### What to produce:
Exactly as written, return all the data, leaving its pictures behind.

### Dataset excerpt:
*** Begin section ***
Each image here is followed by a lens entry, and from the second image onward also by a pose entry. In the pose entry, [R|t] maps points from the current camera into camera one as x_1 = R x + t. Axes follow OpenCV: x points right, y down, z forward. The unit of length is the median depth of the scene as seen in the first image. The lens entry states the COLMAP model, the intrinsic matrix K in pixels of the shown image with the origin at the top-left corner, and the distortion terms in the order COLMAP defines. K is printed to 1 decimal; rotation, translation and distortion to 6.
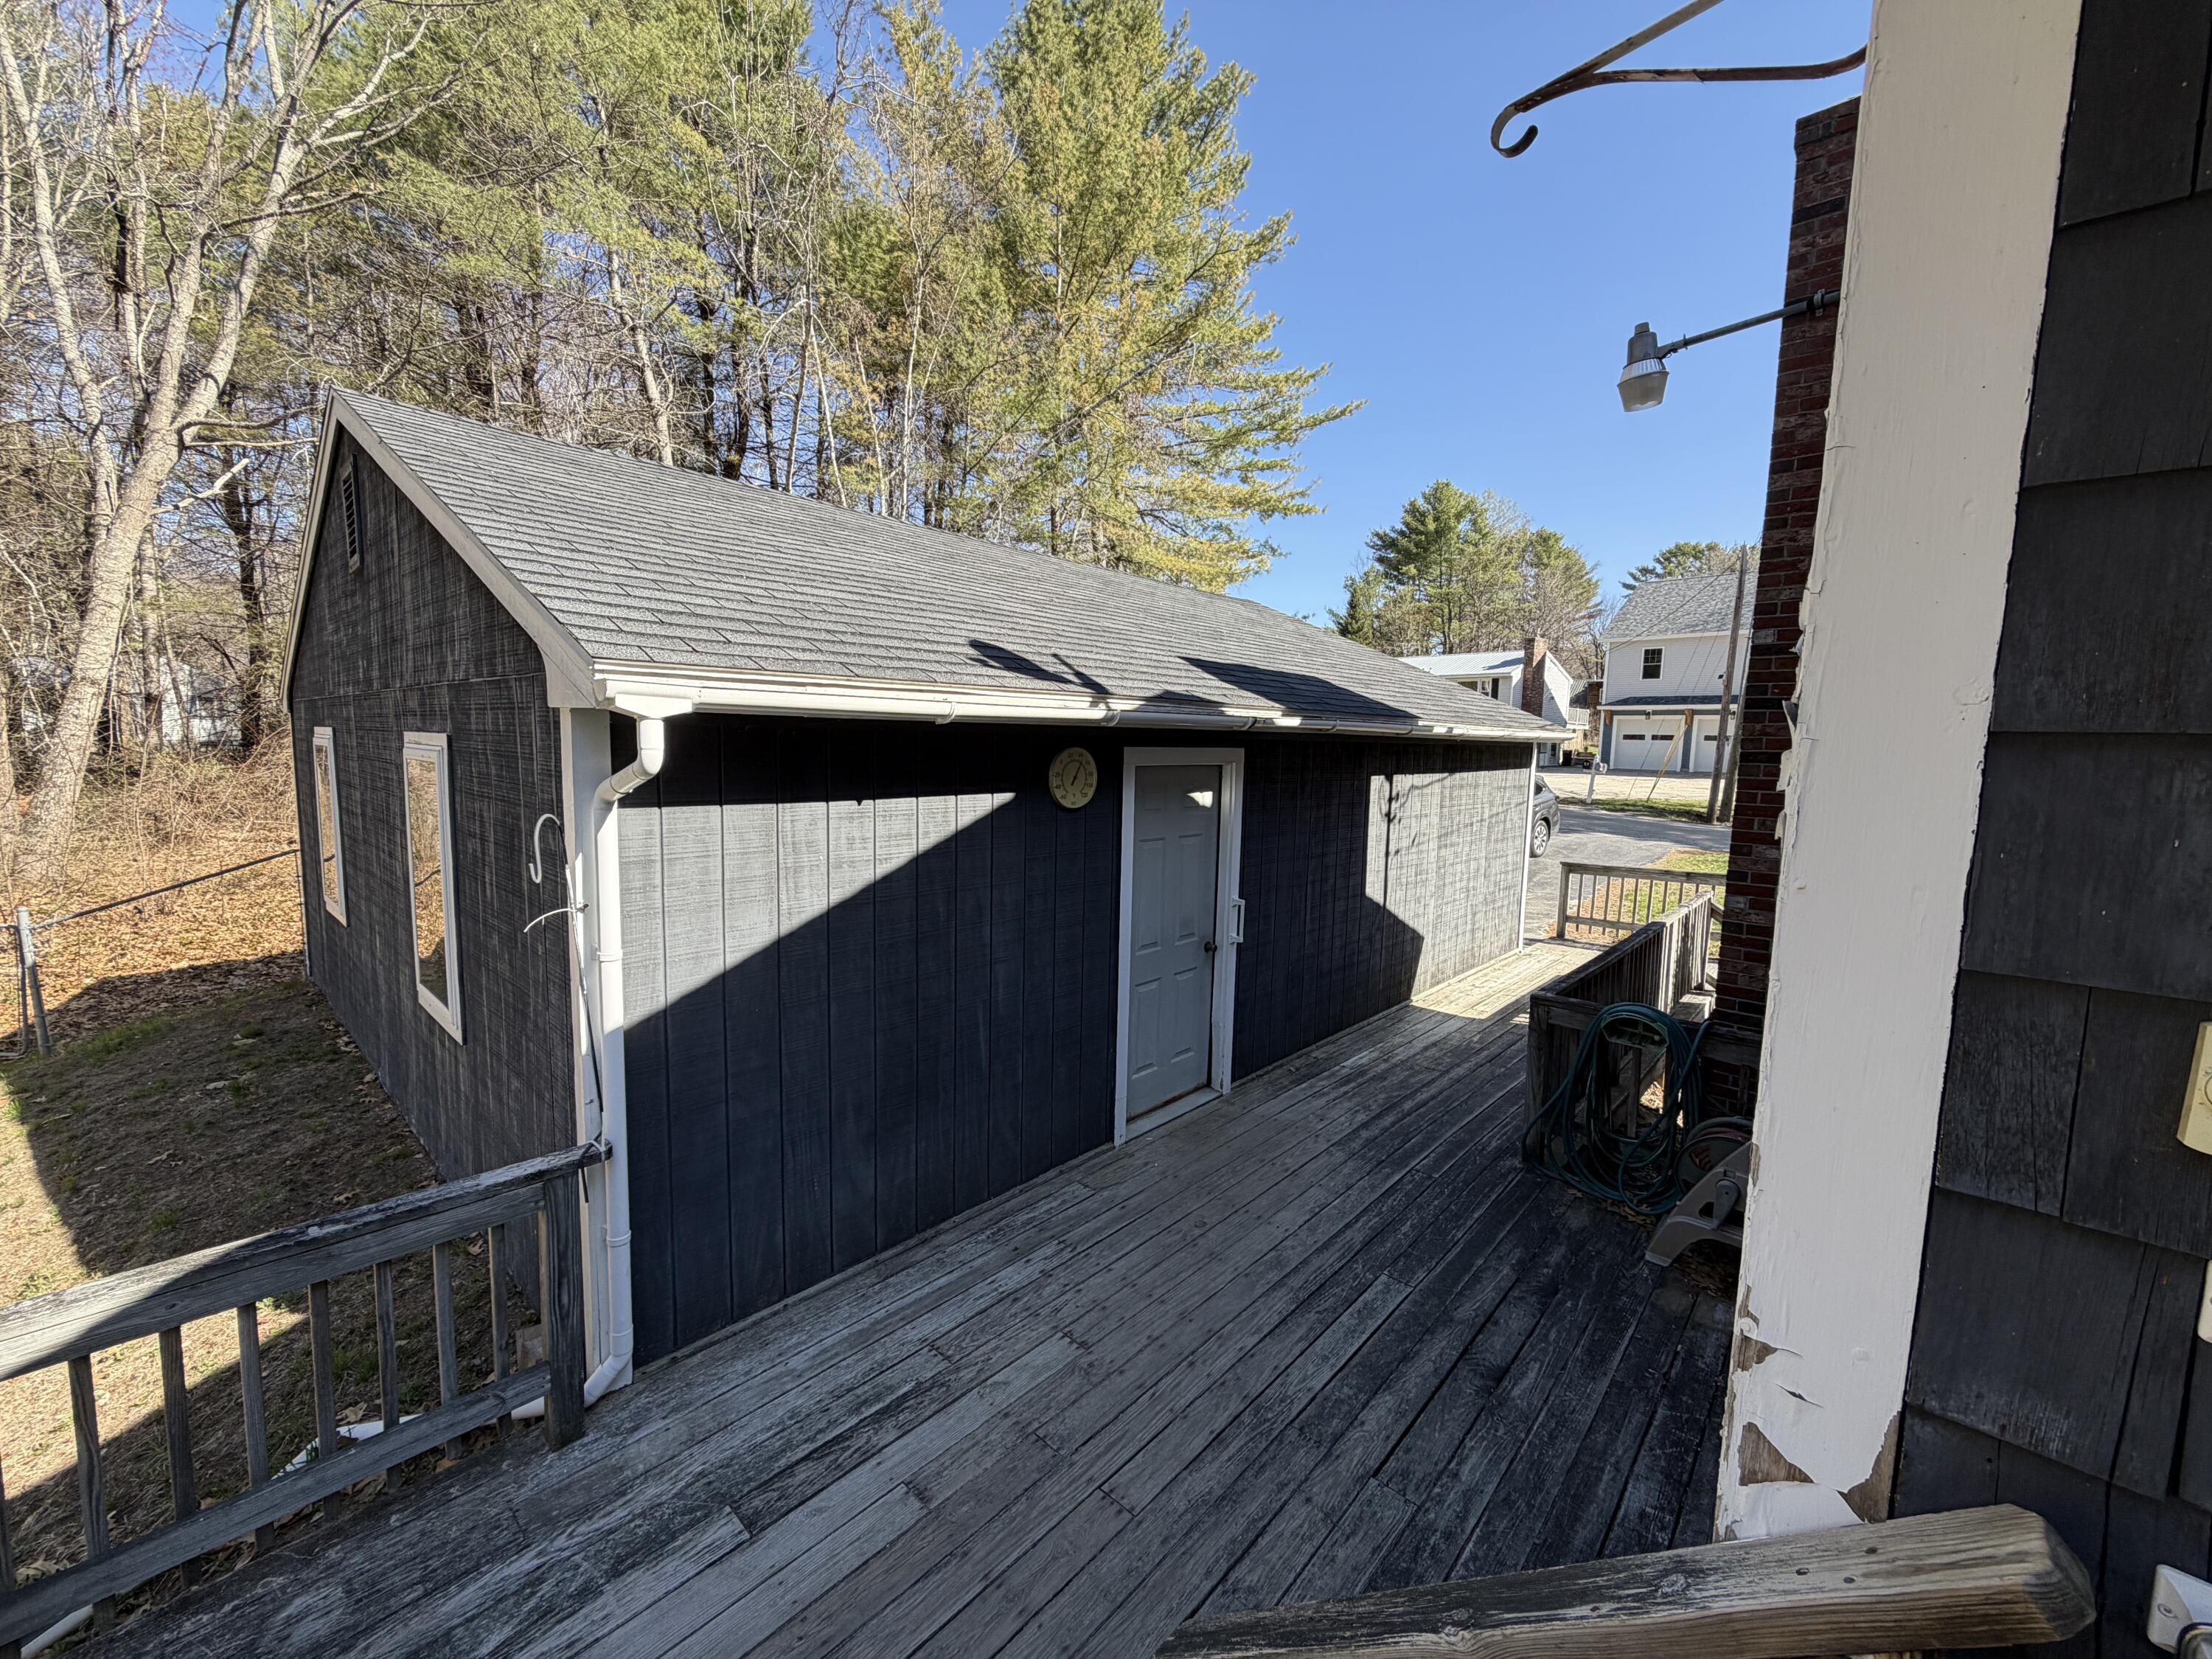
lens RADIAL K [[878.4, 0, 1103.6], [0, 878.4, 833.8], [0, 0, 1]] dist [-0.002172, 0.000749]
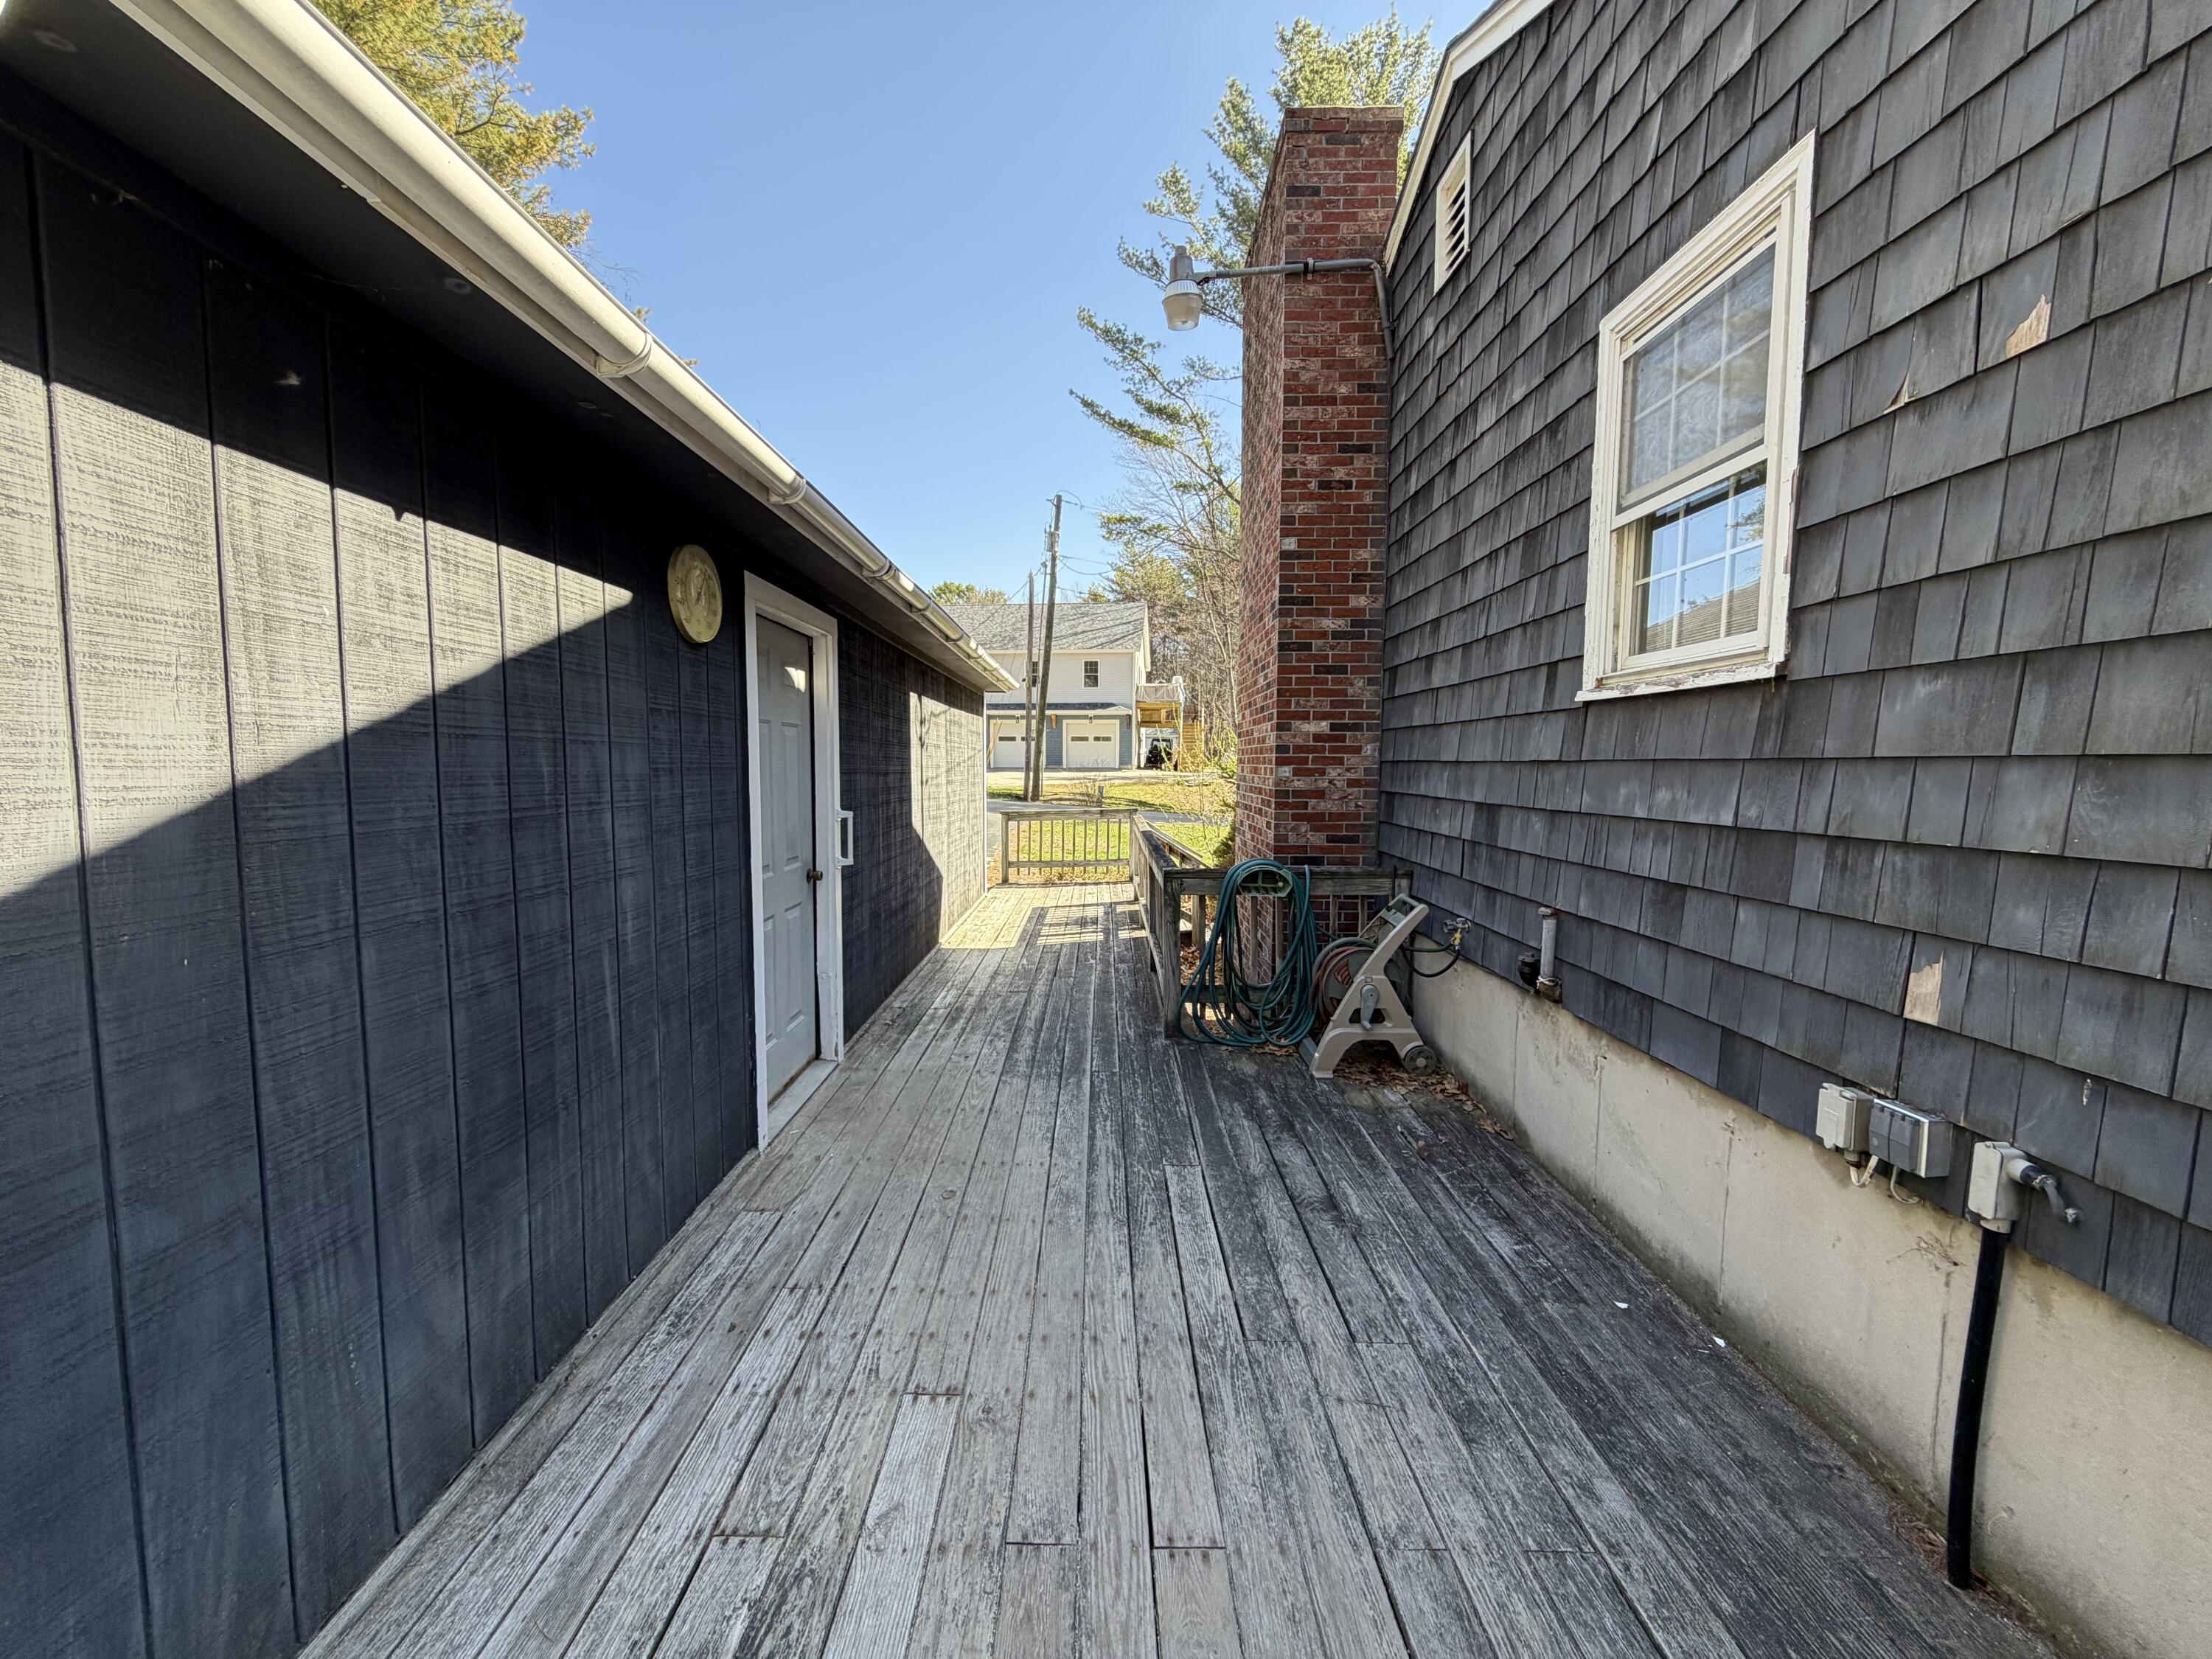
lens RADIAL K [[878.4, 0, 1104.2], [0, 878.4, 832.5], [0, 0, 1]] dist [-0.002172, 0.000749]
pose [[0.734146, -0.072291, 0.675132, -0.288423], [0.084468, 0.996316, 0.014830, 0.139854], [-0.673717, 0.046140, 0.737548, 0.352042]]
*** End section ***
### Response to the task:
Each image here is followed by a lens entry, and from the second image onward also by a pose entry. In the pose entry, [R|t] maps points from the current camera into camera one as x_1 = R x + t. Axes follow OpenCV: x points right, y down, z forward. The unit of length is the median depth of the scene as seen in the first image. The lens entry states the COLMAP model, the intrinsic matrix K in pixels of the shown image with the origin at the top-left corner, and the distortion terms in the order COLMAP defines. K is printed to 1 decimal; rotation, translation and distortion to 6.
lens RADIAL K [[878.4, 0, 1103.6], [0, 878.4, 833.8], [0, 0, 1]] dist [-0.002172, 0.000749]
lens RADIAL K [[878.4, 0, 1104.2], [0, 878.4, 832.5], [0, 0, 1]] dist [-0.002172, 0.000749]
pose [[0.734146, -0.072291, 0.675132, -0.288423], [0.084468, 0.996316, 0.014830, 0.139854], [-0.673717, 0.046140, 0.737548, 0.352042]]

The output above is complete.